Re: New tool rates real-world fuel economy

I always use the official figures as a means of testing one car against another; not as a means of determining how much it might cost me to run absolutely. Given that, I'm happy that the figures are conducted under laboratory conditions and not subject to further variables on the 'What Car?' tests, like weather, tyre pressure, driving style, etc.

What I'd like to see is a test that compares fuel economy over a series of distances, say 10miles, 25miles, 50miles, 100miles, 200miles, 300miles. That would then help people get a good idea of how cars compare for their commute, but also when they want to go a little further afield.

Adrian987 28 April 2012

Re: New tool rates real-world fuel economy

Reticulatus wrote:
My driving style must be really bad as I also have a Mk6 Golf 2.0 TDI, but I only average 49mpg on a tankful and occasionally drop to 45mpg!

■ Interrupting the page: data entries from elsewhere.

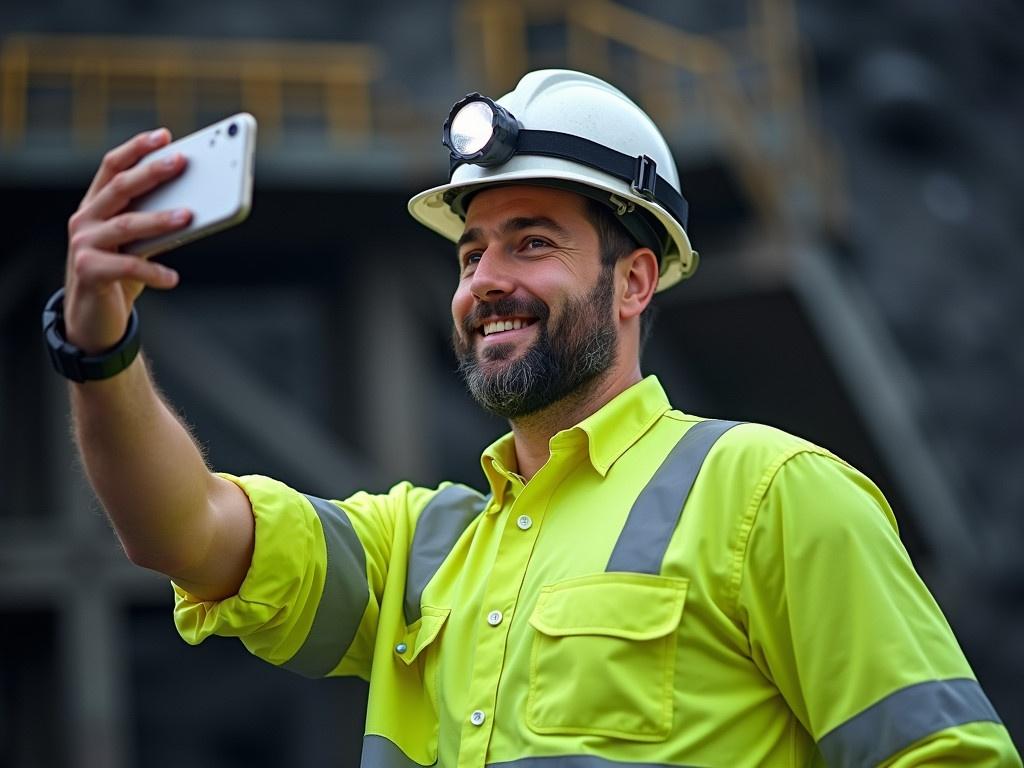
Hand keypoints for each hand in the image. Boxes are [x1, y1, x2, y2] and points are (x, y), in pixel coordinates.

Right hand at [64, 128, 192, 353]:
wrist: (93, 318)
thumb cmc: (121, 273)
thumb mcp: (137, 244)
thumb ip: (154, 223)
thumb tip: (196, 206)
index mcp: (96, 205)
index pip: (112, 166)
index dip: (136, 148)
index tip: (164, 135)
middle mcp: (85, 219)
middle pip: (119, 187)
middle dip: (151, 172)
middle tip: (181, 161)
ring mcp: (83, 244)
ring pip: (126, 224)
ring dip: (159, 219)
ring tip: (188, 216)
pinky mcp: (88, 271)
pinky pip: (127, 266)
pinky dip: (154, 271)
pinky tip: (173, 277)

That goes to show the variability on just one (the same) model of car. For what it is worth, my Mk5 1.9TDI has the full range of capabilities, as I have proved to myself. I could bemoan the 44 mpg that I got over 450 miles - measured by brim to brim - being poor/disappointing, or I might revel in the pleasing 70 mpg achieved over some 820 miles (on one tank, brim to brim). The former was in the Winter/short journeys with little attempt at economy, the latter in the Summer with some motorway trips thrown in and more care. Different journeys, different driving style, and vastly different temperatures.

Adrian987 28 April 2012

Re: New tool rates real-world fuel economy

I find it interesting that What Car? has introduced this True MPG tool. Interesting because they have in my view been unhelpful previously in their car reviews when quoting mpg i.e. by not emphasising that the "average economy" is just an EU compliant measurement only, not necessarily having much credibility in true motoring conditions: just one such example "average fuel of 67.3 is also hugely impressive" when this is just the EU stat (for Kia Picanto 1 Air). Or "76.3 mpg will have you travelling 670 miles between fill-ups (Ford Fiesta 1.6TDCI 95). On the True MPG gizmo, the Fiesta in most favourable true conditions evidently will give you less than 65 true average economy. If you ran the 9.9 gal tank dry, that would be 643 miles then. I have little doubt, though, that some owners will be able to better 65 mpg in some circumstances.

I welcome the True MPG concept, and What Car? are to be applauded for making somethig easy to use (and I don't have a problem with Tesco providing some of the funding either). The database will no doubt grow with time too. I do find Autocar more helpful in their tests e.g. the Fiat Panda this week - the headline: "fuel economy 38.9 mpg". This is the Autocar test average, rather than the EU "54.3 combined" (which would be "average economy of 54.3" in What Car-speak). Autocar publish three figures from their own experience, plus the EU ones for comparision.

I remain of the view that people should have their eyes wide open when basing purchasing decisions on fuel economy figures, and not place too much weight on the EU figures which manufacturers are bound to try to optimise (fudge?) so they can be used in meeting EU targets and of course for advertising lines.